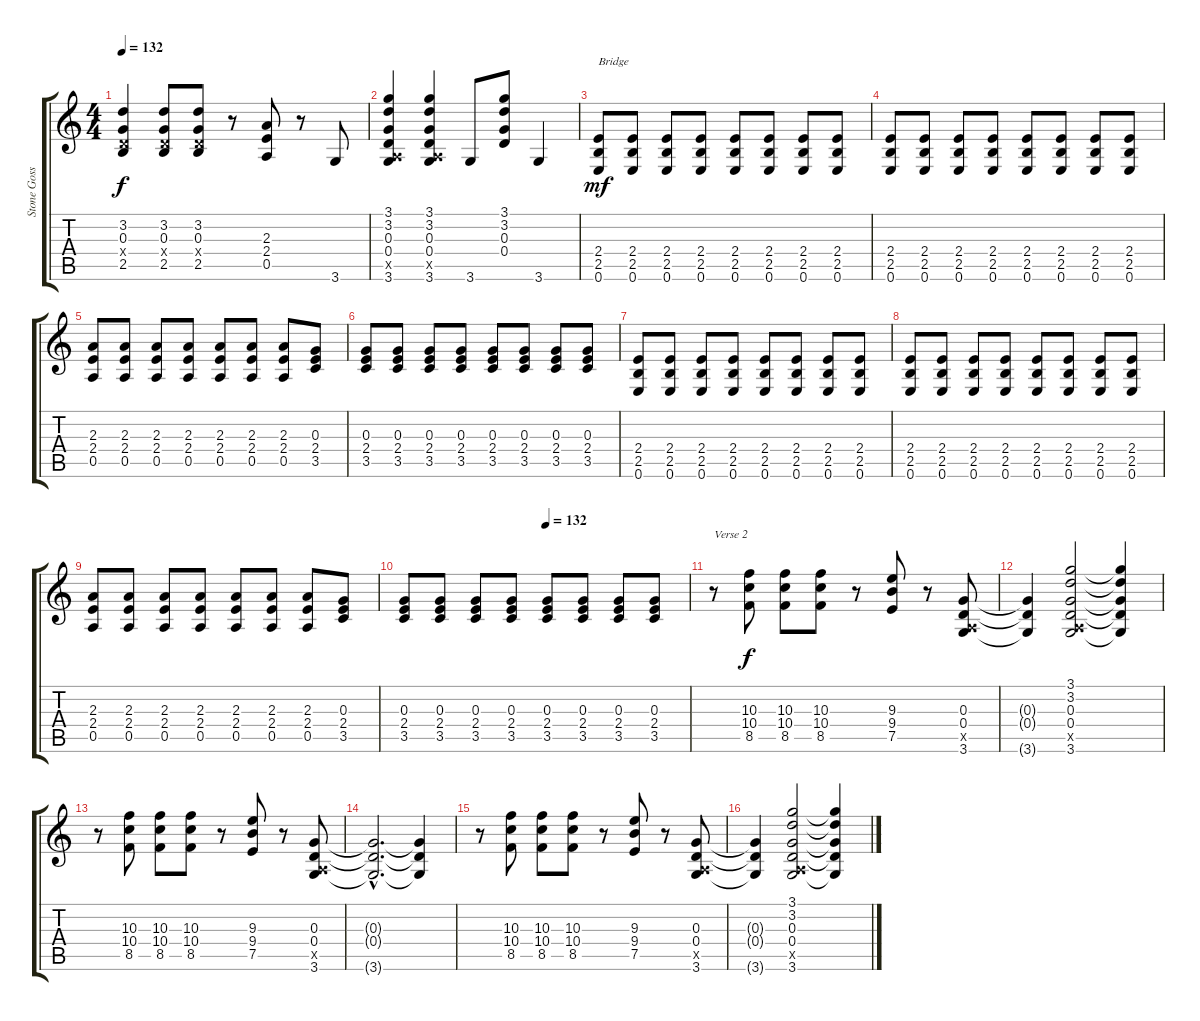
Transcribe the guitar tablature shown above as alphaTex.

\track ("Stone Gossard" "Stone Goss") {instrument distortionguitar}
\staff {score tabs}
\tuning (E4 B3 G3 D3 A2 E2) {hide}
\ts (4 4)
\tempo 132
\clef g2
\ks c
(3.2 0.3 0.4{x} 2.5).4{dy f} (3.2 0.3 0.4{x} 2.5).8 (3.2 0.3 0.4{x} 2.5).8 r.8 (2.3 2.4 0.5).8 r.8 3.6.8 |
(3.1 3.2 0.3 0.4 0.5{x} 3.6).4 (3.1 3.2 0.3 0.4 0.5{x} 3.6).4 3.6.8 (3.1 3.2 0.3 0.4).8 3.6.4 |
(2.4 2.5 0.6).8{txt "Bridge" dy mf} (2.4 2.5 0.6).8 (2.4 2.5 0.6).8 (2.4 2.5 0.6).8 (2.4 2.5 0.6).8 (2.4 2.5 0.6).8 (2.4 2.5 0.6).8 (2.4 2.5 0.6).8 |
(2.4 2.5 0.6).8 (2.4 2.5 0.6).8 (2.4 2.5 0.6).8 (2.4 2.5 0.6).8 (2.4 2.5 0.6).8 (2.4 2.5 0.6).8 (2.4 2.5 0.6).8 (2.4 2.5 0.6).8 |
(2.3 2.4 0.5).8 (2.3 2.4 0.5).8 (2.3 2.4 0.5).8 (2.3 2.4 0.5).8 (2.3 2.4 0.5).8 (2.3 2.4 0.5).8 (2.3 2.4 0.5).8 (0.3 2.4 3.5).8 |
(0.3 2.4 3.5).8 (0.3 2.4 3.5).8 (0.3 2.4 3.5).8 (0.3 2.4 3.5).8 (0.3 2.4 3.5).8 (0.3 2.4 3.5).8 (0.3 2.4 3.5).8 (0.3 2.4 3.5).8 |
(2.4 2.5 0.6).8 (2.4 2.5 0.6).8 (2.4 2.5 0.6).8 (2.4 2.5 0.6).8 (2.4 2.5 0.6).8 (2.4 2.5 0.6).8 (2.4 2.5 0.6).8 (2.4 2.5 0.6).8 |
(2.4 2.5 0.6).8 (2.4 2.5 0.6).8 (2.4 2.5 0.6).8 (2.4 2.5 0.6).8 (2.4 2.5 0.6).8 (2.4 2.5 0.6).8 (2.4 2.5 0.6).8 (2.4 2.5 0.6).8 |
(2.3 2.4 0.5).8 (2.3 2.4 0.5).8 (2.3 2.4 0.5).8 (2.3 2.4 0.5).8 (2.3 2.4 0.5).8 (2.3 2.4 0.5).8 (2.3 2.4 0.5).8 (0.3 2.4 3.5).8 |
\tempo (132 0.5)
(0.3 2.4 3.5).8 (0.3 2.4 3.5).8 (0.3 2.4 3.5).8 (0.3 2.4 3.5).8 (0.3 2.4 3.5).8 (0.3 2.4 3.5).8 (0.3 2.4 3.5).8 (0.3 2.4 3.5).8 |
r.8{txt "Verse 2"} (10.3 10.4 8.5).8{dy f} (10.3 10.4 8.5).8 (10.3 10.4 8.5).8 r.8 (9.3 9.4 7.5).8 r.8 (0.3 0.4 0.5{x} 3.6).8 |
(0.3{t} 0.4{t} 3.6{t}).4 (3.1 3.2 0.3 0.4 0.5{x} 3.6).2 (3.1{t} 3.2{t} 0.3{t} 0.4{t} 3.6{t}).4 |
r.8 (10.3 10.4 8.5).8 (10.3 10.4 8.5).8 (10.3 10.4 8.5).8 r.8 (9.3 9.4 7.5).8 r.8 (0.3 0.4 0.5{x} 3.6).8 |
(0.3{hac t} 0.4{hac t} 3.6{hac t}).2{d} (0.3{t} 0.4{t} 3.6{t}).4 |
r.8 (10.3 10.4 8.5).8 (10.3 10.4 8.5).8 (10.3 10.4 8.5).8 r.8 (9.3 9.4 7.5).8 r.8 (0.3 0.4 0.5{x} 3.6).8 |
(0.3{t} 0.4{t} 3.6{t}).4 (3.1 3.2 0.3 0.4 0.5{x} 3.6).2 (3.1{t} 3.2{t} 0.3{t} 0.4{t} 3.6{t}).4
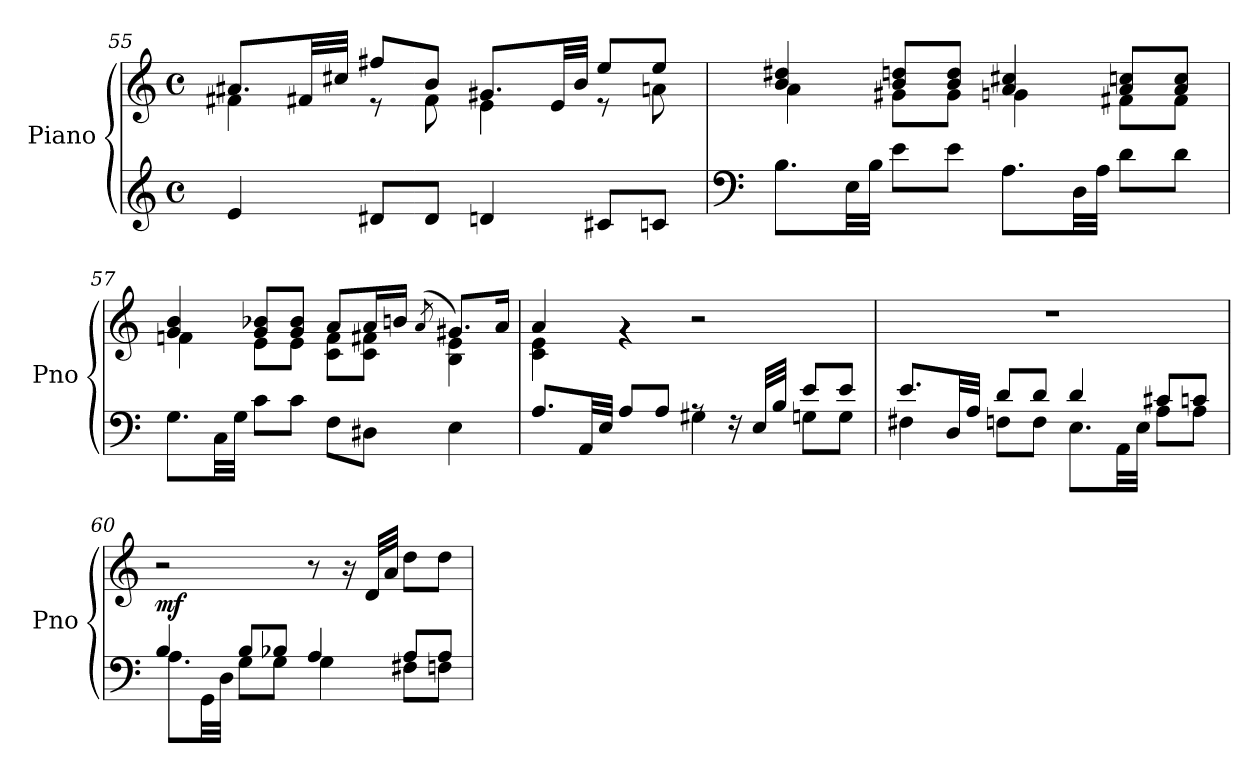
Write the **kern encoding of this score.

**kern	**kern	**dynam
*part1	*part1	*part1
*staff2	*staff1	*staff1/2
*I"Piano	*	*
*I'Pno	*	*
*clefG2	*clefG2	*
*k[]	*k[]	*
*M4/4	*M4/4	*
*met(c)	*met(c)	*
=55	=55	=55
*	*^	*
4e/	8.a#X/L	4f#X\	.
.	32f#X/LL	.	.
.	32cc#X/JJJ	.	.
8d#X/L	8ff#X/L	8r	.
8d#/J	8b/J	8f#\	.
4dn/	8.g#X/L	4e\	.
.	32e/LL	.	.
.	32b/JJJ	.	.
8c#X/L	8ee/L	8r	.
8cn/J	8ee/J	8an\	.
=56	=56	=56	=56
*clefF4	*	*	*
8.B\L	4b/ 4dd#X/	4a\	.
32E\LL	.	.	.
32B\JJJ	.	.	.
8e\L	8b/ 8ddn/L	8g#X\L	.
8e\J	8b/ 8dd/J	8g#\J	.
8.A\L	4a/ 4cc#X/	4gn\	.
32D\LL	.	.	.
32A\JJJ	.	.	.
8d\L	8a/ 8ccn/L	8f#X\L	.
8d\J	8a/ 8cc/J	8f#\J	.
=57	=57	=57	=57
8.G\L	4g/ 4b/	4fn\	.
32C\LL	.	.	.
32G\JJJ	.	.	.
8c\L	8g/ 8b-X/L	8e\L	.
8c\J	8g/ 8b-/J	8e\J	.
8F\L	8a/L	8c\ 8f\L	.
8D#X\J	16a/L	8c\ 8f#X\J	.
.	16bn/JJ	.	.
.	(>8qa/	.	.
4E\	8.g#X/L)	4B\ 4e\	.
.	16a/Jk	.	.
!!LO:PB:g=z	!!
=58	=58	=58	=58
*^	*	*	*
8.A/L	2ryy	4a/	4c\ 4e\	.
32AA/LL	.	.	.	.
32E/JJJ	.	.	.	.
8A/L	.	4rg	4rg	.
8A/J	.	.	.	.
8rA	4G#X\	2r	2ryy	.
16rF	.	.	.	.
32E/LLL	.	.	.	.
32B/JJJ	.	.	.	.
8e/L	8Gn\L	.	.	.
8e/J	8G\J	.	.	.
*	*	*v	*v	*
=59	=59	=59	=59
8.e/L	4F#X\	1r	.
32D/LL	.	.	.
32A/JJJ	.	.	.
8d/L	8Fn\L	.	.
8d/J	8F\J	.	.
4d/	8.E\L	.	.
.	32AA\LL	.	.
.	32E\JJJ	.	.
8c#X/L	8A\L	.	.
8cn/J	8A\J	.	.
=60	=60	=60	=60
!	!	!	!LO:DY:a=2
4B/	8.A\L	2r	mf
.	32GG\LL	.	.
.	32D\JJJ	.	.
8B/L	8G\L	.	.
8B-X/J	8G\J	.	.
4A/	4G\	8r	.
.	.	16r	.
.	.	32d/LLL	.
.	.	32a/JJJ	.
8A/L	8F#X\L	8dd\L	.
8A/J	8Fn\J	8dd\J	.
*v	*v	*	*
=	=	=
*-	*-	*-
....
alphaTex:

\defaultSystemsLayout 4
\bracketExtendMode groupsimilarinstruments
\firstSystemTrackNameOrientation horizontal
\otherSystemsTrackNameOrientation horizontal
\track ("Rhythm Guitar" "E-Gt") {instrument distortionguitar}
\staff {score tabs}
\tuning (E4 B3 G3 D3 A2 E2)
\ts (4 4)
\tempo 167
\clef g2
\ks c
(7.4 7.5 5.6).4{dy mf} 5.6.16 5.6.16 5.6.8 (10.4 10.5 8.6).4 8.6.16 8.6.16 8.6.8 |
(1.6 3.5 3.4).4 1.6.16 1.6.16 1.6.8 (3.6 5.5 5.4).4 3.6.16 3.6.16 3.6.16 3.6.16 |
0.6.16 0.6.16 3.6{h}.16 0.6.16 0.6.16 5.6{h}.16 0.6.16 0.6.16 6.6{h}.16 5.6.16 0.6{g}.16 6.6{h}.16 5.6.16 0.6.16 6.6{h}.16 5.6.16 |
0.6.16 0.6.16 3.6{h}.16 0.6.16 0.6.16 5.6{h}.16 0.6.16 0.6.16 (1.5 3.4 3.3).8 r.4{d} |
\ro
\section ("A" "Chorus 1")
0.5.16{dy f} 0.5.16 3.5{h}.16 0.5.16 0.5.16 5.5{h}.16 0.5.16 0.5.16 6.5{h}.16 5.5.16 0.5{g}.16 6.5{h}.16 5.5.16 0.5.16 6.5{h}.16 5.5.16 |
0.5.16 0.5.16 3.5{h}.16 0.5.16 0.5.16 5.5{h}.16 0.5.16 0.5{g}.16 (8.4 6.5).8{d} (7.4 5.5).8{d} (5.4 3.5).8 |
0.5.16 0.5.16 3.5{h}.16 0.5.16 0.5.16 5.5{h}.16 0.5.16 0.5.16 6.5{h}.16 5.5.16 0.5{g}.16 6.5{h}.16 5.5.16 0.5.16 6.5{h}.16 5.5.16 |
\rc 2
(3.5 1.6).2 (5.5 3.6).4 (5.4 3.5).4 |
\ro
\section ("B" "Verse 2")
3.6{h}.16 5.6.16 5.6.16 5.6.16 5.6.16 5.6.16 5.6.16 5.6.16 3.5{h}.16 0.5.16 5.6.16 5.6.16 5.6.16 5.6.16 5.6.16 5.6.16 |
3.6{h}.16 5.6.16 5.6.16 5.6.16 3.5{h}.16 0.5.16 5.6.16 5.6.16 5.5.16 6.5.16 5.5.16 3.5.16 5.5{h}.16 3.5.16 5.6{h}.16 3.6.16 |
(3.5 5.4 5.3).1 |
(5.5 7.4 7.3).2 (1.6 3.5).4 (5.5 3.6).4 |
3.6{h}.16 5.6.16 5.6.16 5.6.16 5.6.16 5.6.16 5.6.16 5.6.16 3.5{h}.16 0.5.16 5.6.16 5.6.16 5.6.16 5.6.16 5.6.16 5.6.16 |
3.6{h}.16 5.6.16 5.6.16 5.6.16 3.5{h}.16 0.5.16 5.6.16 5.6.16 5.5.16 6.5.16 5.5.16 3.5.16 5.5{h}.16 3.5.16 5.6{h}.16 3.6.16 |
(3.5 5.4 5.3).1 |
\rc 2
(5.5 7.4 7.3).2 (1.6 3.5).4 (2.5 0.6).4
....
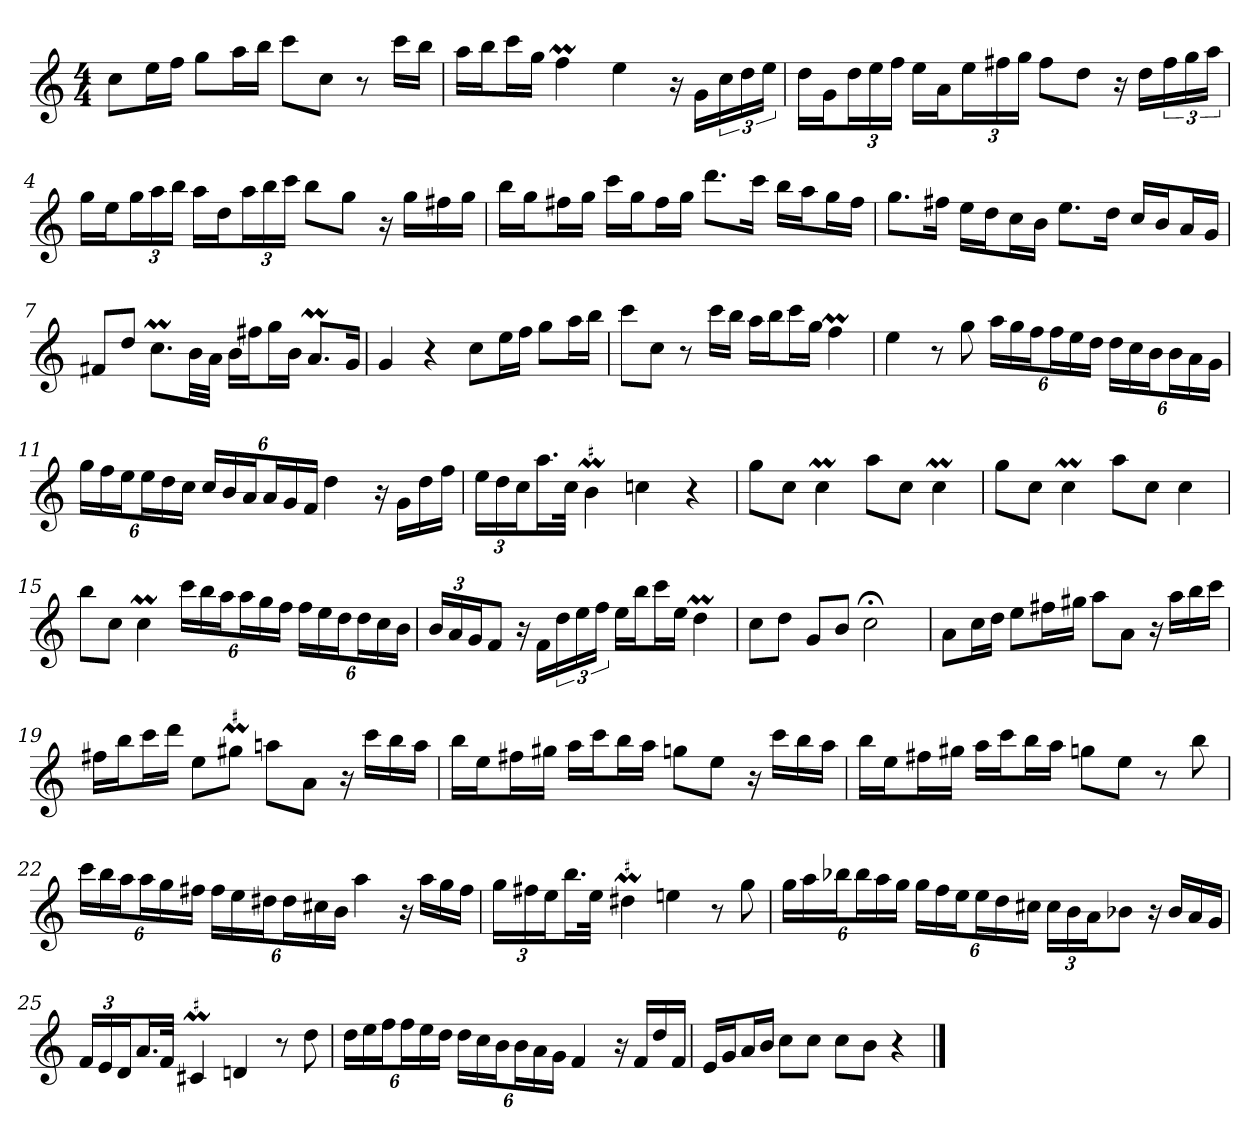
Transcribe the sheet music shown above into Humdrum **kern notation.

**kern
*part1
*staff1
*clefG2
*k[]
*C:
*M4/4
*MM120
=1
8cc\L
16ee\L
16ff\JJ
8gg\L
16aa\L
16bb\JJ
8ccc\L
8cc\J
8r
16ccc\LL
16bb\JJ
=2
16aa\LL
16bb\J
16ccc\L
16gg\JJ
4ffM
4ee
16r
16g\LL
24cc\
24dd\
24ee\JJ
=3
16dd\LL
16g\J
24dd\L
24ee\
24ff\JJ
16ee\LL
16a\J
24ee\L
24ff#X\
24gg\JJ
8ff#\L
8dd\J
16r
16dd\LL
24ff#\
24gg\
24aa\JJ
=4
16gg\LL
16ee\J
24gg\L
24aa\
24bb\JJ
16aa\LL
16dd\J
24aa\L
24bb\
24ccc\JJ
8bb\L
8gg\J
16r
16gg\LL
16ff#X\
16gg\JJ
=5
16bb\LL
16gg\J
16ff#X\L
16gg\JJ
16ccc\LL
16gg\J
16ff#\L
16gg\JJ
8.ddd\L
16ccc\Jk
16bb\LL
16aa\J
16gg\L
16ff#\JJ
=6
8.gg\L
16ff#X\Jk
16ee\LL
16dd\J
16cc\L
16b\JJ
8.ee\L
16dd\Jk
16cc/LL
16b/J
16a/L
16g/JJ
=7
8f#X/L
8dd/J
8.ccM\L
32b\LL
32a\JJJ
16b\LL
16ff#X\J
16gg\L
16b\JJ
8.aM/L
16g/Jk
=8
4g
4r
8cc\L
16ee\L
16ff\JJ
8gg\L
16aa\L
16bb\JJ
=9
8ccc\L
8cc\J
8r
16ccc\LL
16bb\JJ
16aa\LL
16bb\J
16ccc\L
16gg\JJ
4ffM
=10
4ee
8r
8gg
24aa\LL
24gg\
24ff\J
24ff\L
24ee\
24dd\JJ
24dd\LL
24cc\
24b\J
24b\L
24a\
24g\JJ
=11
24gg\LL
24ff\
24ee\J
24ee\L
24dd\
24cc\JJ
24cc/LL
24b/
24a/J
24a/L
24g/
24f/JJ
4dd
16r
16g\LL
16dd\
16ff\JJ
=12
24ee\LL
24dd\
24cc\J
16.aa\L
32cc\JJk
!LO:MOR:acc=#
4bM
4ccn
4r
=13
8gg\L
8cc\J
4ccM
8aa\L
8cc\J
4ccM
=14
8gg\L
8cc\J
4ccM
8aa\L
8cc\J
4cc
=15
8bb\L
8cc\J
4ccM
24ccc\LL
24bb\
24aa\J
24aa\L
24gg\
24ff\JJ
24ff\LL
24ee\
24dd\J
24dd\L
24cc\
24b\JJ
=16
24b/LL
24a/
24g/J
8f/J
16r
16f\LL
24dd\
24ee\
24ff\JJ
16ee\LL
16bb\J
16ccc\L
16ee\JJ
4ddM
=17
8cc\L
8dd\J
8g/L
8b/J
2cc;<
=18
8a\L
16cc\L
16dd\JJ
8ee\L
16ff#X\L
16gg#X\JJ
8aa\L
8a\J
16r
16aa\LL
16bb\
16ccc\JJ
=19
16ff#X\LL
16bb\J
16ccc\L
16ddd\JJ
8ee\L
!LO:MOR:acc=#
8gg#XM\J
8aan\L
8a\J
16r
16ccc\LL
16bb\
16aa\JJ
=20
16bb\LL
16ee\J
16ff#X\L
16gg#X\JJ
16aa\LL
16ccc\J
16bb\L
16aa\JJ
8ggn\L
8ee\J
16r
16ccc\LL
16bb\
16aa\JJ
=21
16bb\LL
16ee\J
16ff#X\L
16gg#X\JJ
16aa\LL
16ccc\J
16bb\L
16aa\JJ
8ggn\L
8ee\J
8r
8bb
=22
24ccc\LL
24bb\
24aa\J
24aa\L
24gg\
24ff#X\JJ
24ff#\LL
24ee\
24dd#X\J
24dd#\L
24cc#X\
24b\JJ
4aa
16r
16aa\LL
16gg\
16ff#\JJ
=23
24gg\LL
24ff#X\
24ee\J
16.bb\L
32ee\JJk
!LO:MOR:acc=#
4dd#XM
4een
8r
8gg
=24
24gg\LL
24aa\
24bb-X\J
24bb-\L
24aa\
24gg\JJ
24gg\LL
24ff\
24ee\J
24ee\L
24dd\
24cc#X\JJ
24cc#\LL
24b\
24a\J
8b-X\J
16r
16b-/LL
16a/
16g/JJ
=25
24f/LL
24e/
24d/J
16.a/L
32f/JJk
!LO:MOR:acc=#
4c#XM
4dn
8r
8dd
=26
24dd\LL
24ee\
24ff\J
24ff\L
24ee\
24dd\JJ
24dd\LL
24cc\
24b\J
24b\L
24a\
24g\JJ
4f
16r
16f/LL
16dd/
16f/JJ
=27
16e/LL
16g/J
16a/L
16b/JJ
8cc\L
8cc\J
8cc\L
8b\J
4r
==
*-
....
WHAT IS NEEDED: Extract every line of the records above that contains the string "shown", matching case exactly.

WRITTEN RESPONSE:
Transcribe the guitar tablature shown above as alphaTex.
Transcribe the sheet music shown above into Humdrum **kern notation.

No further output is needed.